Wednesday, March 19, 2008

London Food Bank Challenge Part 3: Answering questions about my food choices

I am taking the London Food Bank Challenge this week, am eating meals from food items purchased for $30, had to drop St. Pat’s Day celebrations from my calendar (who can afford 3 pints of Guinness on a $30 budget?) and just finished lunch made with my own two hands.

The Food Bank wants to know how I’m doing, so here are a few words:

I think I can live on 30 bucks for 7 days and wait until 5 p.m. this coming Sunday for Guinness.

Preparing breakfasts for the duration was simple and cheap. I routinely eat a ton of oatmeal each winter and an eight-day batch, containing rolled oats supplemented with 1 or 2 teaspoons each of flaxseed, raisins, dried cranberries, bran, cornmeal, millet (birdseed), quinoa, and bulgar, totalled $1.25 or about 16 cents per day. Add a slice of toast and jam and I’m under 50 cents per day for a healthy start to the day.

Purists will take me to task about my oatmeal recipe (“What’s with the birdseed? It ain’t real oatmeal?”), I might be stepping outside the rules each morning by using my stash of free coffee cards from The Little Red Roaster (Guinness I can put on hold, but caffeine waits for no man) and my reputation for Spartan-like self-reliance may have been tarnished when I happily accepted a gift of chocolate chip cookies from a neighbour.

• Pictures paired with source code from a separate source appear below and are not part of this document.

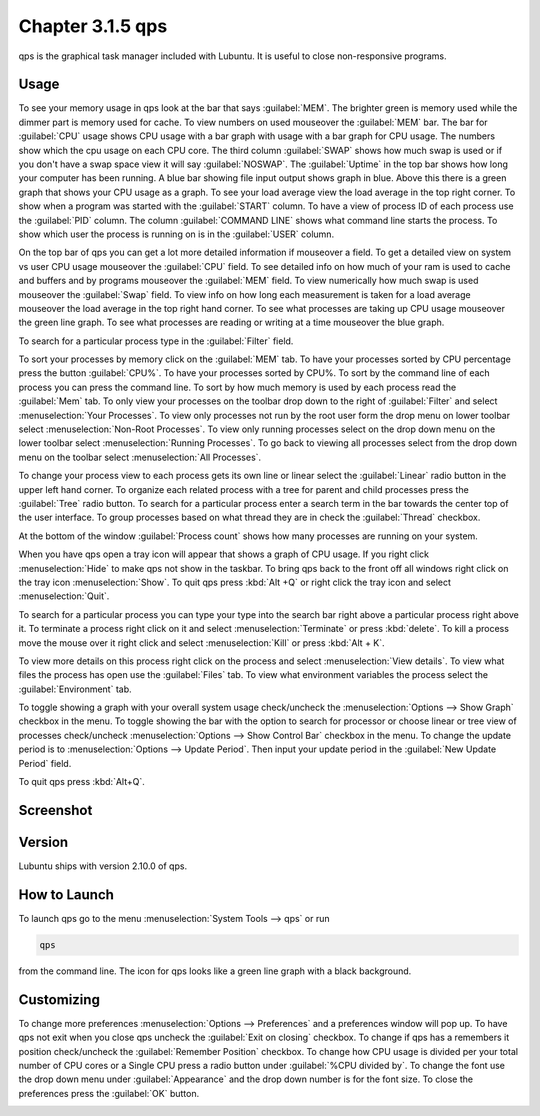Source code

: Chapter 3.1.5 qps
=================

qps is the graphical task manager included with Lubuntu. It is useful to close non-responsive programs.

Usage
------
To see your memory usage in qps look at the bar that says :guilabel:`MEM`. The brighter green is memory used while the dimmer part is memory used for cache. To view numbers on used mouseover the :guilabel:`MEM` bar. The bar for :guilabel:`CPU` usage shows CPU usage with a bar graph with usage with a bar graph for CPU usage. The numbers show which the cpu usage on each CPU core. The third column :guilabel:`SWAP` shows how much swap is used or if you don't have a swap space view it will say :guilabel:`NOSWAP`. The :guilabel:`Uptime` in the top bar shows how long your computer has been running. A blue bar showing file input output shows graph in blue. Above this there is a green graph that shows your CPU usage as a graph. To see your load average view the load average in the top right corner. To show when a program was started with the :guilabel:`START` column. To have a view of process ID of each process use the :guilabel:`PID` column. The column :guilabel:`COMMAND LINE` shows what command line starts the process. To show which user the process is running on is in the :guilabel:`USER` column. 

On the top bar of qps you can get a lot more detailed information if mouseover a field. To get a detailed view on system vs user CPU usage mouseover the :guilabel:`CPU` field. To see detailed info on how much of your ram is used to cache and buffers and by programs mouseover the :guilabel:`MEM` field. To view numerically how much swap is used mouseover the :guilabel:`Swap` field. To view info on how long each measurement is taken for a load average mouseover the load average in the top right hand corner. To see what processes are taking up CPU usage mouseover the green line graph. To see what processes are reading or writing at a time mouseover the blue graph.

To search for a particular process type in the :guilabel:`Filter` field.

To sort your processes by memory click on the :guilabel:`MEM` tab. To have your processes sorted by CPU percentage press the button :guilabel:`CPU%`. To have your processes sorted by CPU%. To sort by the command line of each process you can press the command line. To sort by how much memory is used by each process read the :guilabel:`Mem` tab. To only view your processes on the toolbar drop down to the right of :guilabel:`Filter` and select :menuselection:`Your Processes`. To view only processes not run by the root user form the drop menu on lower toolbar select :menuselection:`Non-Root Processes`. To view only running processes select on the drop down menu on the lower toolbar select :menuselection:`Running Processes`. To go back to viewing all processes select from the drop down menu on the toolbar select :menuselection:`All Processes`.

To change your process view to each process gets its own line or linear select the :guilabel:`Linear` radio button in the upper left hand corner. To organize each related process with a tree for parent and child processes press the :guilabel:`Tree` radio button. To search for a particular process enter a search term in the bar towards the center top of the user interface. To group processes based on what thread they are in check the :guilabel:`Thread` checkbox.

At the bottom of the window :guilabel:`Process count` shows how many processes are running on your system.

When you have qps open a tray icon will appear that shows a graph of CPU usage. If you right click :menuselection:`Hide` to make qps not show in the taskbar. To bring qps back to the front off all windows right click on the tray icon :menuselection:`Show`. To quit qps press :kbd:`Alt +Q` or right click the tray icon and select :menuselection:`Quit`.

To search for a particular process you can type your type into the search bar right above a particular process right above it. To terminate a process right click on it and select :menuselection:`Terminate` or press :kbd:`delete`. To kill a process move the mouse over it right click and select :menuselection:`Kill` or press :kbd:`Alt + K`. 

To view more details on this process right click on the process and select :menuselection:`View details`. To view what files the process has open use the :guilabel:`Files` tab. To view what environment variables the process select the :guilabel:`Environment` tab.

To toggle showing a graph with your overall system usage check/uncheck the :menuselection:`Options --> Show Graph` checkbox in the menu. To toggle showing the bar with the option to search for processor or choose linear or tree view of processes check/uncheck :menuselection:`Options -->  Show Control Bar` checkbox in the menu. To change the update period is to :menuselection:`Options --> Update Period`. Then input your update period in the :guilabel:`New Update Period` field.

To quit qps press :kbd:`Alt+Q`.

Screenshot
----------
.. image:: qps.png

Version
-------
Lubuntu ships with version 2.10.0 of qps. 

How to Launch
-------------
To launch qps go to the menu :menuselection:`System Tools --> qps` or run 

.. code:: 

   qps 
   
from the command line. The icon for qps looks like a green line graph with a black background.

Customizing
------------
To change more preferences :menuselection:`Options --> Preferences` and a preferences window will pop up. To have qps not exit when you close qps uncheck the :guilabel:`Exit on closing` checkbox. To change if qps has a remembers it position check/uncheck the :guilabel:`Remember Position` checkbox. To change how CPU usage is divided per your total number of CPU cores or a Single CPU press a radio button under :guilabel:`%CPU divided by`. To change the font use the drop down menu under :guilabel:`Appearance` and the drop down number is for the font size. To close the preferences press the :guilabel:`OK` button.

.. image::   qps-pref.png

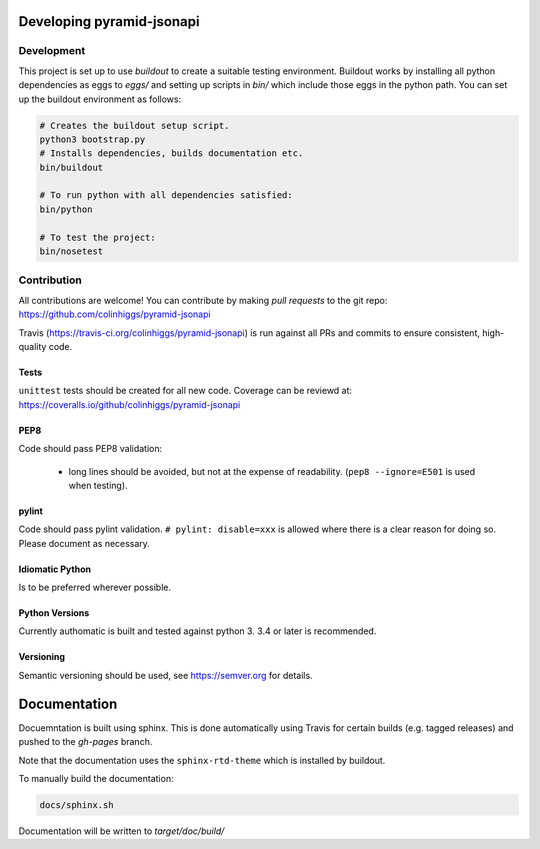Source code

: Developing pyramid-jsonapi
==========================

Development
-----------

This project is set up to use `buildout` to create a suitable testing environment.
Buildout works by installing all python dependencies as eggs to `eggs/` and setting up
scripts in `bin/` which include those eggs in the python path.
You can set up the buildout environment as follows:

.. code-block:: bash

  # Creates the buildout setup script.
  python3 bootstrap.py
  # Installs dependencies, builds documentation etc.
  bin/buildout

  # To run python with all dependencies satisfied:
  bin/python

  # To test the project:
  bin/nosetest


Contribution
-------------

All contributions are welcome!  You can contribute by making *pull requests* to
the git repo: `<https://github.com/colinhiggs/pyramid-jsonapi>`_

Travis (`<https://travis-ci.org/colinhiggs/pyramid-jsonapi>`_) is run against
all PRs and commits to ensure consistent, high-quality code.

Tests
^^^^^^

``unittest`` tests should be created for all new code. Coverage can be reviewd at:
`<https://coveralls.io/github/colinhiggs/pyramid-jsonapi>`_

PEP8
^^^^
Code should pass PEP8 validation:

  * long lines should be avoided, but not at the expense of readability. (``pep8 --ignore=E501`` is used when testing).

pylint
^^^^^^

Code should pass pylint validation.
``# pylint: disable=xxx`` is allowed where there is a clear reason for doing so. Please document as necessary.

Idiomatic Python
^^^^^^^^^^^^^^^^
Is to be preferred wherever possible.

Python Versions
^^^^^^^^^^^^^^^^
Currently authomatic is built and tested against python 3. 3.4 or later is recommended.

Versioning
^^^^^^^^^^^
Semantic versioning should be used, see `<https://semver.org>`_ for details.


Documentation
=============

Docuemntation is built using sphinx. This is done automatically using Travis for
certain builds (e.g. tagged releases) and pushed to the *gh-pages* branch.

Note that the documentation uses the ``sphinx-rtd-theme`` which is installed by buildout.

To manually build the documentation:

.. code-block:: bash

  docs/sphinx.sh

Documentation will be written to `target/doc/build/`
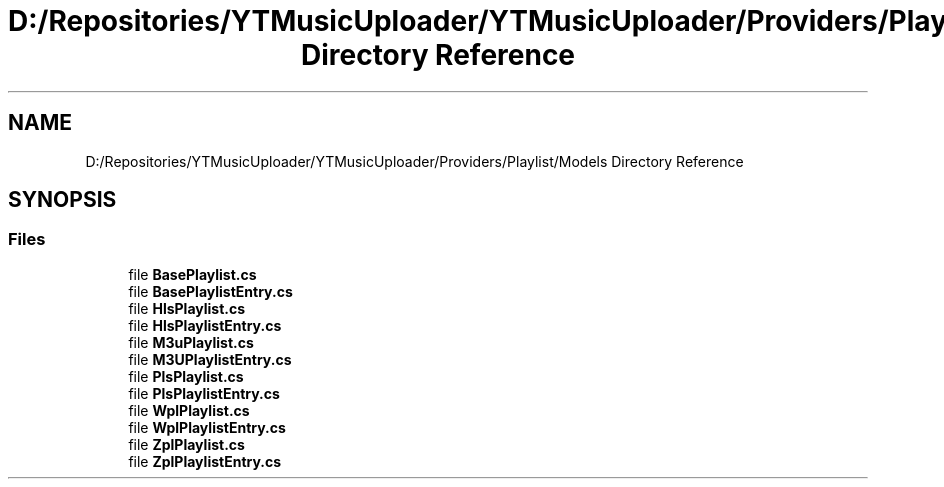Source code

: .TH "D:/Repositories/YTMusicUploader/YTMusicUploader/Providers/Playlist/Models Directory Reference" 3 "Thu Dec 31 2020" "YT Music Uploader" \" -*- nroff -*-
.ad l
.nh
.SH NAME
D:/Repositories/YTMusicUploader/YTMusicUploader/Providers/Playlist/Models Directory Reference
.SH SYNOPSIS
.br
.PP
.SS "Files"

.in +1c
.ti -1c
.RI "file \fBBasePlaylist\&.cs\fP"
.br
.ti -1c
.RI "file \fBBasePlaylistEntry\&.cs\fP"
.br
.ti -1c
.RI "file \fBHlsPlaylist\&.cs\fP"
.br
.ti -1c
.RI "file \fBHlsPlaylistEntry\&.cs\fP"
.br
.ti -1c
.RI "file \fBM3uPlaylist\&.cs\fP"
.br
.ti -1c
.RI "file \fBM3UPlaylistEntry\&.cs\fP"
.br
.ti -1c
.RI "file \fBPlsPlaylist\&.cs\fP"
.br
.ti -1c
.RI "file \fBPlsPlaylistEntry\&.cs\fP"
.br
.ti -1c
.RI "file \fBWplPlaylist\&.cs\fP"
.br
.ti -1c
.RI "file \fBWplPlaylistEntry\&.cs\fP"
.br
.ti -1c
.RI "file \fBZplPlaylist\&.cs\fP"
.br
.ti -1c
.RI "file \fBZplPlaylistEntry\&.cs\fP"
.br
.in -1c

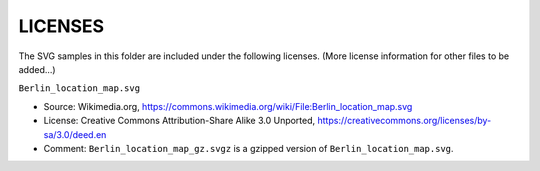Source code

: LICENSES
========

The SVG samples in this folder are included under the following licenses.
(More license information for other files to be added...)

``Berlin_location_map.svg``

- Source: Wikimedia.org,
  https://commons.wikimedia.org/wiki/File:Berlin_location_map.svg
- License: Creative Commons Attribution-Share Alike 3.0 Unported,
  https://creativecommons.org/licenses/by-sa/3.0/deed.en
- Comment: ``Berlin_location_map_gz.svgz`` is a gzipped version of
  ``Berlin_location_map.svg``.

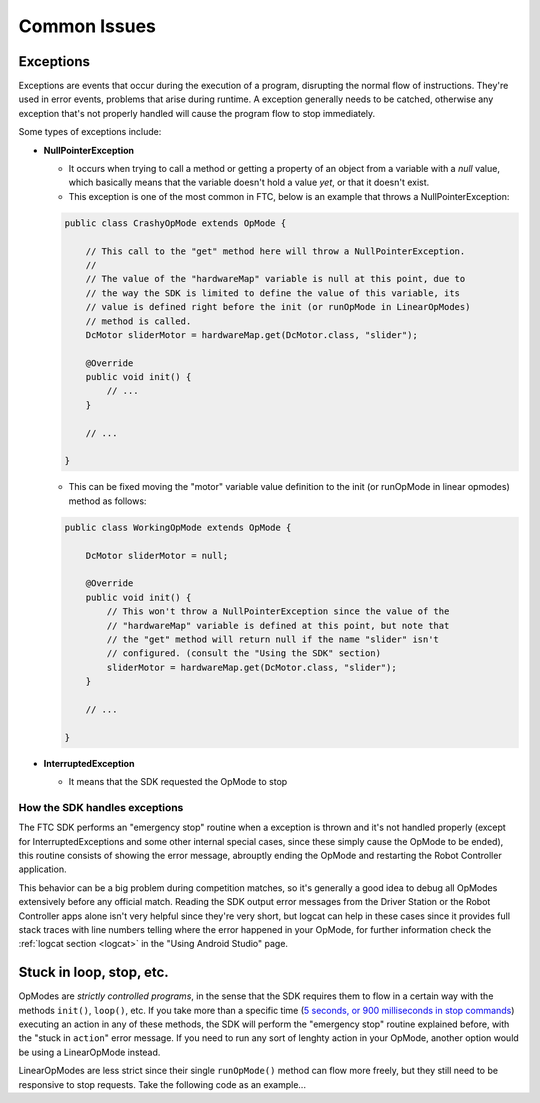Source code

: Common Issues
=============

Exceptions
----------

Exceptions are events that occur during the execution of a program, disrupting the normal flow of instructions. They're used in error events, problems that arise during runtime. A exception generally needs to be catched, otherwise any exception that's not properly handled will cause the program flow to stop immediately.

Some types of exceptions include:

- **NullPointerException**

  - It occurs when trying to call a method or getting a property of an object from a variable with a *null* value, which basically means that the variable doesn't hold a value *yet*, or that it doesn't exist.
  - This exception is one of the most common in FTC, below is an example that throws a NullPointerException:

  .. code:: java

    public class CrashyOpMode extends OpMode {

        // This call to the "get" method here will throw a NullPointerException.
        //
        // The value of the "hardwareMap" variable is null at this point, due to
        // the way the SDK is limited to define the value of this variable, its
        // value is defined right before the init (or runOpMode in LinearOpModes)
        // method is called.
        DcMotor sliderMotor = hardwareMap.get(DcMotor.class, "slider");

        @Override
        public void init() {
            // ...
        }

        // ...

    }

  - This can be fixed moving the "motor" variable value definition to the init (or runOpMode in linear opmodes) method as follows:

  .. code:: java

    public class WorkingOpMode extends OpMode {

        DcMotor sliderMotor = null;

        @Override
        public void init() {
            // This won't throw a NullPointerException since the value of the
            // "hardwareMap" variable is defined at this point, but note that
            // the "get" method will return null if the name "slider" isn't
            // configured. (consult the "Using the SDK" section)
            sliderMotor = hardwareMap.get(DcMotor.class, "slider");
        }

        // ...

    }

- **InterruptedException**

  - It means that the SDK requested the OpMode to stop

How the SDK handles exceptions
^^^^^^^^^^^^^^^^^^^^^^^^^^^^^^

The FTC SDK performs an "emergency stop" routine when a exception is thrown and it's not handled properly (except for InterruptedExceptions and some other internal special cases, since these simply cause the OpMode to be ended), this routine consists of showing the error message, abrouptly ending the OpMode and restarting the Robot Controller application.

This behavior can be a big problem during competition matches, so it's generally a good idea to debug all OpModes extensively before any official match. Reading the SDK output error messages from the Driver Station or the Robot Controller apps alone isn't very helpful since they're very short, but logcat can help in these cases since it provides full stack traces with line numbers telling where the error happened in your OpMode, for further information check the :ref:`logcat section <logcat>` in the "Using Android Studio" page.

Stuck in loop, stop, etc.
-------------------------

OpModes are *strictly controlled programs*, in the sense that the SDK requires them to flow in a certain way with the methods ``init()``, ``loop()``, etc. If you take more than a specific time (`5 seconds, or 900 milliseconds in stop commands <https://github.com/OpenFTC/Extracted-RC/blob/f47d6f15fa1b59faaf509a522e0ec04f223ec125/RobotCore/src/main/java/com/qualcomm/robotcore/eventloop/opmode/OpMode.java#L189>`_) executing an action in any of these methods, the SDK will perform the "emergency stop" routine explained before, with the "stuck in ``action``" error message. If you need to run any sort of lenghty action in your OpMode, another option would be using a LinearOpMode instead.

LinearOpModes are less strict since their single ``runOpMode()`` method can flow more freely, but they still need to be responsive to stop requests. Take the following code as an example...
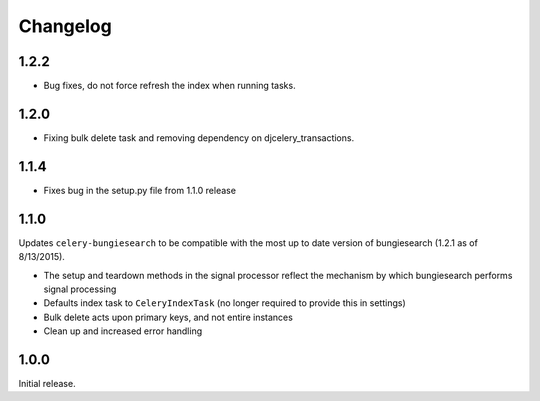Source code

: Changelog
=========
1.2.2
------------------
* Bug fixes, do not force refresh the index when running tasks.

1.2.0
------------------
* Fixing bulk delete task and removing dependency on djcelery_transactions.

1.1.4
------------------
* Fixes bug in the setup.py file from 1.1.0 release

1.1.0
------------------
Updates ``celery-bungiesearch`` to be compatible with the most up to date version of bungiesearch (1.2.1 as of 8/13/2015).

* The setup and teardown methods in the signal processor reflect the mechanism by which bungiesearch performs signal processing
* Defaults index task to ``CeleryIndexTask`` (no longer required to provide this in settings)
* Bulk delete acts upon primary keys, and not entire instances
* Clean up and increased error handling

1.0.0
------------------
Initial release.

Pancake lunches and a huge homemade mac and cheese casserole keep costs under 50 and 75 cents per meal respectively.

Though I don’t look too manly in a frilly apron I’m finding my way around the kitchen without problem.

My wife even eyed my casserole enviously when I pulled it from the oven yesterday. I may be asked to create it again.

Conclusion: Meals can be cheap but I’m not eating a balanced diet so far. How do low-income families manage that important task?